> _Request 1_: Can you transcribe the article on extraneous matter testing, starting at the words "Relying on letters" and stopping after "should be used."?

· · · ·

Ingredient and Finished Product Testing For Extraneous Matter
By Doug Peariso
Extraneous matter can have far reaching ramifications on the value chain from costly equipment damage to consumer injuries that can damage the established equity of a brand. In my experience, companies will often dismiss needed due diligence checks under the premise that you can’t inspect quality into products, but how does one know the level of quality that the product inherently possesses until you or an unbiased third party actually examines it.
Relying on letters of guarantee and certificates of analysis is quite superficial when historical evidence of material suitability is absent. In upset situations and periods of rapid change, quality control measures must be adopted to protect the consumer and the business enterprise from tangible risk. Most industry professionals definitely comprehend this principle, but it can be difficult to prioritize when additional resources for screening raw material and finished product streams should be used.

· · · ·

> _Request 2_: Would you repeat all of the rows below word for word?

· · · ·

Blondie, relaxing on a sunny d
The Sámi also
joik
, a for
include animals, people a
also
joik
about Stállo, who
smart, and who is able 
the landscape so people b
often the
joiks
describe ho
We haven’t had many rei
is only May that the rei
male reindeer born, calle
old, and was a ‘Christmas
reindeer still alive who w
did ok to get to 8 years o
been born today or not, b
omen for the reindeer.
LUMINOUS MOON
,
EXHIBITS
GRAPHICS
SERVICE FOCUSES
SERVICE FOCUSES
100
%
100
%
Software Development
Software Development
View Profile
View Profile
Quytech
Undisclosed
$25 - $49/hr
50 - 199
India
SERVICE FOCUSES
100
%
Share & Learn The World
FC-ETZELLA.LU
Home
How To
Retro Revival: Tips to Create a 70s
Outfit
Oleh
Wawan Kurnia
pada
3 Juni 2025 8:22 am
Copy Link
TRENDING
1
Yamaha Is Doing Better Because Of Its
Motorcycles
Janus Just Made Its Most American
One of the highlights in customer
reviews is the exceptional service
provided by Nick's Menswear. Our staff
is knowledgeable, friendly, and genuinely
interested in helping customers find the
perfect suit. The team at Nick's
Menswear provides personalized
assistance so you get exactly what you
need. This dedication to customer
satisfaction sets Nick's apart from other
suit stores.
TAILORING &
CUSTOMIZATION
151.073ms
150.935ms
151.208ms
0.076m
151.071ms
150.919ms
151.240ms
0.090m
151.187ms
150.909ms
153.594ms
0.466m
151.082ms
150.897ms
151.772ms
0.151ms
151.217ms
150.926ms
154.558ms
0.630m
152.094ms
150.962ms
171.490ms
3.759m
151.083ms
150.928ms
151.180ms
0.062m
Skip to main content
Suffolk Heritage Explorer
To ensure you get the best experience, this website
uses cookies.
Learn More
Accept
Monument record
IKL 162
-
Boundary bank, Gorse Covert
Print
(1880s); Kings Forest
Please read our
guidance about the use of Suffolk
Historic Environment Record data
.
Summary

· · · ·

> _Exercise response 1_:
Relying on letters of guarantee and certificates of analysis is quite superficial when historical evidence of material suitability is absent. In upset situations and periods of rapid change, quality control measures must be adopted to protect the consumer and the business enterprise from tangible risk. Most industry professionals definitely comprehend this principle, but it can be difficult to prioritize when additional resources for screening raw material and finished product streams should be used.

> _Exercise response 2_:
Blondie, relaxing on a sunny d
The Sámi also
joik
, a for
include animals, people a
also
joik
about Stállo, who
smart, and who is able 
the landscape so people b
often the
joiks
describe ho
We haven’t had many rei
is only May that the rei
male reindeer born, calle
old, and was a ‘Christmas
reindeer still alive who w
did ok to get to 8 years o
been born today or not, b
omen for the reindeer.
LUMINOUS MOON
,
EXHIBITS
GRAPHICS
SERVICE FOCUSES
SERVICE FOCUSES
100
%
100
%
Software Development
Software Development
View Profile
View Profile
Quytech
Undisclosed
$25 - $49/hr
50 - 199
India
SERVICE FOCUSES
100
%
Share & Learn The World
FC-ETZELLA.LU
Home
How To
Retro Revival: Tips to Create a 70s
Outfit
Oleh
Wawan Kurnia
pada
3 Juni 2025 8:22 am
Copy Link
TRENDING
1
Yamaha Is Doing Better Because Of Its
Motorcycles
Janus Just Made Its Most American
One of the highlights in customer
reviews is the exceptional service
provided by Nick's Menswear. Our staff
is knowledgeable, friendly, and genuinely
interested in helping customers find the
perfect suit. The team at Nick's
Menswear provides personalized
assistance so you get exactly what you
need. This dedication to customer
satisfaction sets Nick's apart from other
suit stores.
TAILORING &
CUSTOMIZATION
151.073ms
150.935ms
151.208ms
0.076m
151.071ms
150.919ms
151.240ms
0.090m
151.187ms
150.909ms
153.594ms
0.466m
151.082ms
150.897ms
151.772ms
0.151ms
151.217ms
150.926ms
154.558ms
0.630m
152.094ms
150.962ms
171.490ms
3.759m
151.083ms
150.928ms
151.180ms
0.062m
Skip to main content
Suffolk Heritage Explorer
To ensure you get the best experience, this website
uses cookies.
Learn More
Accept
Monument record
IKL 162
-
Boundary bank, Gorse Covert
Print
(1880s); Kings Forest
Please read our
guidance about the use of Suffolk
Historic Environment Record data
.
Summary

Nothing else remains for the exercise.